▶ TASK GOAL
Among the entries below, find the line with "left knee: (681, 598)", then quote it and each following line up to and including the line with "neck: (362, 297)", and nothing else.

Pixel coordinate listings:
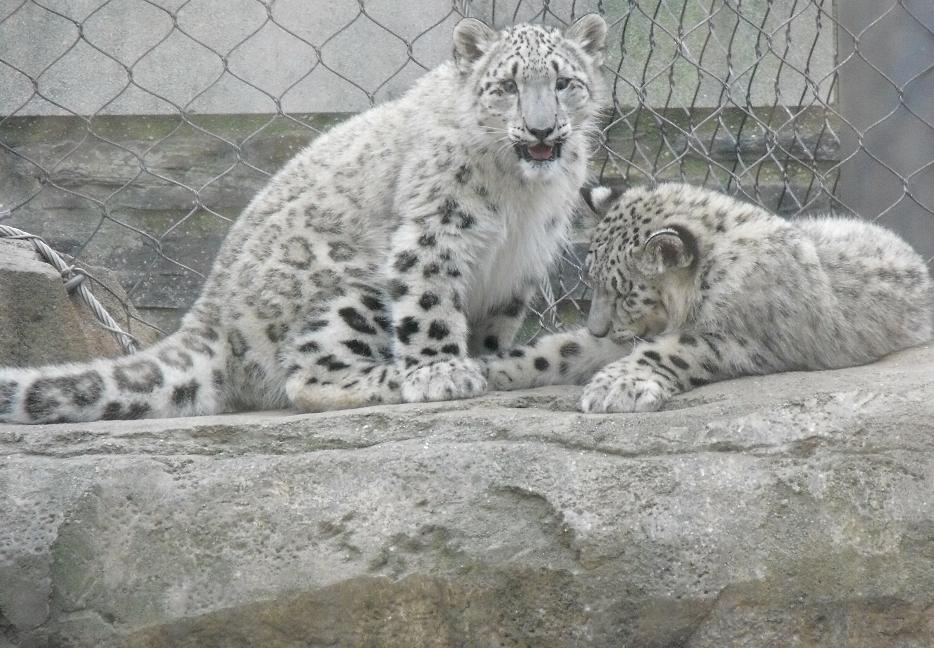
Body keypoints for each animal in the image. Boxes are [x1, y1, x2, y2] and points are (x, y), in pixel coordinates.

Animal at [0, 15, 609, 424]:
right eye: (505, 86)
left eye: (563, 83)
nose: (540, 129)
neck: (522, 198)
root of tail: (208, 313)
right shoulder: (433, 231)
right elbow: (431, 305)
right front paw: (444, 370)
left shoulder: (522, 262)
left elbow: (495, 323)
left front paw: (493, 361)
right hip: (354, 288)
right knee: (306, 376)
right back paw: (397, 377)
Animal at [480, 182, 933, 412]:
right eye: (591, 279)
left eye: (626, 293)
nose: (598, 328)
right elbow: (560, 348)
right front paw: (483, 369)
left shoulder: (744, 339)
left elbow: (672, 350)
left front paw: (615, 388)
* * *
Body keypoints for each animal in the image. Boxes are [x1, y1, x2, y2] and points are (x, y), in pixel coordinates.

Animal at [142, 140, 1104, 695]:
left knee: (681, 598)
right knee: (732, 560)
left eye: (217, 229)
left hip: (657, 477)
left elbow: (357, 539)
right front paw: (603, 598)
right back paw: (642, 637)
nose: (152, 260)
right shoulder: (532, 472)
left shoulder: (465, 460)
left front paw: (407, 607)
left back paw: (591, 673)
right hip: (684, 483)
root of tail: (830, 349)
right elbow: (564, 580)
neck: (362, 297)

▶ TASK SOLUTION
left knee: (681, 598)
right knee: (732, 560)
left eye: (217, 229)
left hip: (657, 477)
left elbow: (357, 539)
right front paw: (603, 598)
right back paw: (642, 637)
nose: (152, 260)
right shoulder: (532, 472)
left shoulder: (465, 460)
left front paw: (407, 607)
left back paw: (591, 673)
right hip: (684, 483)
root of tail: (830, 349)
right elbow: (564, 580)
neck: (362, 297)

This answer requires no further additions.